ABOUT THIS TASK: In the listing below, a line holding "podem variar de acordo com" and a line holding "gordurosos, já que" mark the range. Retype both exactly, with all lines between them.

══ DATA ══

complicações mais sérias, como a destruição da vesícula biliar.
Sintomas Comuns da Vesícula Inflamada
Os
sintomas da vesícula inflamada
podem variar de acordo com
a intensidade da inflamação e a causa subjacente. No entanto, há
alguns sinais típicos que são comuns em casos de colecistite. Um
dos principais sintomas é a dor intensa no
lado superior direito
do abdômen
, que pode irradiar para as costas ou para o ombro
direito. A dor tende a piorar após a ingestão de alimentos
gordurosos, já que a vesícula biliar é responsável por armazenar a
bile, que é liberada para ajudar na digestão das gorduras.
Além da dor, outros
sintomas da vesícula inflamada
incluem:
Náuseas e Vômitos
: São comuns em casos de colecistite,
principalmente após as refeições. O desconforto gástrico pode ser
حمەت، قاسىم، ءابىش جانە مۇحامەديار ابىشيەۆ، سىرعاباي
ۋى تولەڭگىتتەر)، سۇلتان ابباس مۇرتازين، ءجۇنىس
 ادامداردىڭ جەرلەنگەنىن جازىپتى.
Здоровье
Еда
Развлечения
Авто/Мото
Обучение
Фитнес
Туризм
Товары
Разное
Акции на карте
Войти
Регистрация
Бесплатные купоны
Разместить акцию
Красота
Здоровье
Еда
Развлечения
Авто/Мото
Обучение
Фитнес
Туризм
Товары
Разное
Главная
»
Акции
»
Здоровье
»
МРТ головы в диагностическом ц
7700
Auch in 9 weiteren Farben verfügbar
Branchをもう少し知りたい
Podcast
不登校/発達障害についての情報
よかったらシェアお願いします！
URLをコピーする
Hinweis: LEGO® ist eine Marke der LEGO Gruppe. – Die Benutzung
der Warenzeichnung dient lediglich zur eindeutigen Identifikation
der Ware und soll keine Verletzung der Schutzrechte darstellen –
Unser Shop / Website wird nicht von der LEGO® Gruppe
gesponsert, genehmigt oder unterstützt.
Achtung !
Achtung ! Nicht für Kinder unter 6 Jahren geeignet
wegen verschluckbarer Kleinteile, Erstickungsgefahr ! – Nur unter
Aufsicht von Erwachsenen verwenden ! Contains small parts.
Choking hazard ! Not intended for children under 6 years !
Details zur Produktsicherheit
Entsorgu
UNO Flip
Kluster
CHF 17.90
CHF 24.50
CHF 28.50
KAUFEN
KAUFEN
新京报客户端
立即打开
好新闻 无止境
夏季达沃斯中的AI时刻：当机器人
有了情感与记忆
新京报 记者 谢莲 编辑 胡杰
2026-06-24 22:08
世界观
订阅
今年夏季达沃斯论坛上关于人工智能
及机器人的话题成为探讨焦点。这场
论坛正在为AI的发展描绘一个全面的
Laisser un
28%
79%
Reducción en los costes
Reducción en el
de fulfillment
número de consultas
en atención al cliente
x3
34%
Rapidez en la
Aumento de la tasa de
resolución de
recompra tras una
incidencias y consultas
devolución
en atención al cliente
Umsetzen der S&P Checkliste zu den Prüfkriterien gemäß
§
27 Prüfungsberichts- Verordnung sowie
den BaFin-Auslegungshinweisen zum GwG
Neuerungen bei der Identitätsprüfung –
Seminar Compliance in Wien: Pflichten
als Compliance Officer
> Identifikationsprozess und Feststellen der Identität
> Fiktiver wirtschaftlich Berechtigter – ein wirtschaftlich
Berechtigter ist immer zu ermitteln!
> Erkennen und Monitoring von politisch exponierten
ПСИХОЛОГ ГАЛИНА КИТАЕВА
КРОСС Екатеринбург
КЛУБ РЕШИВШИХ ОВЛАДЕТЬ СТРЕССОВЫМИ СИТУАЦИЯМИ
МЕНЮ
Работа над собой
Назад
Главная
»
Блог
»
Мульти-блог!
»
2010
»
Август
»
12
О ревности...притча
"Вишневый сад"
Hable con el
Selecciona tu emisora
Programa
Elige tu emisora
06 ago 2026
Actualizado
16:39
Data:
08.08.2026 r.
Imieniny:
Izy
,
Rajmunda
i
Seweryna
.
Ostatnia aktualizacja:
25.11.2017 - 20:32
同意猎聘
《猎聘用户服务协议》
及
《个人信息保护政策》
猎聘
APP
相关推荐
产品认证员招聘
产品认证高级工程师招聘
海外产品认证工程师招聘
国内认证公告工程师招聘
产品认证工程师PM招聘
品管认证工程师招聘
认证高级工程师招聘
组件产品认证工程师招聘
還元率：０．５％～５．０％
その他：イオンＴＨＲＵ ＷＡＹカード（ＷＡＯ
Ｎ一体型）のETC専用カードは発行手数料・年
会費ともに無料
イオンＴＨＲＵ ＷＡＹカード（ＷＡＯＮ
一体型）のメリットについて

═══

RESPONSE AREA:
podem variar de acordo com
a intensidade da inflamação e a causa subjacente. No entanto, há
alguns sinais típicos que são comuns em casos de colecistite. Um
dos principais sintomas é a dor intensa no
lado superior direito
do abdômen
, que pode irradiar para as costas ou para o ombro
direito. A dor tende a piorar após a ingestão de alimentos
gordurosos, já que a vesícula biliar é responsável por armazenar a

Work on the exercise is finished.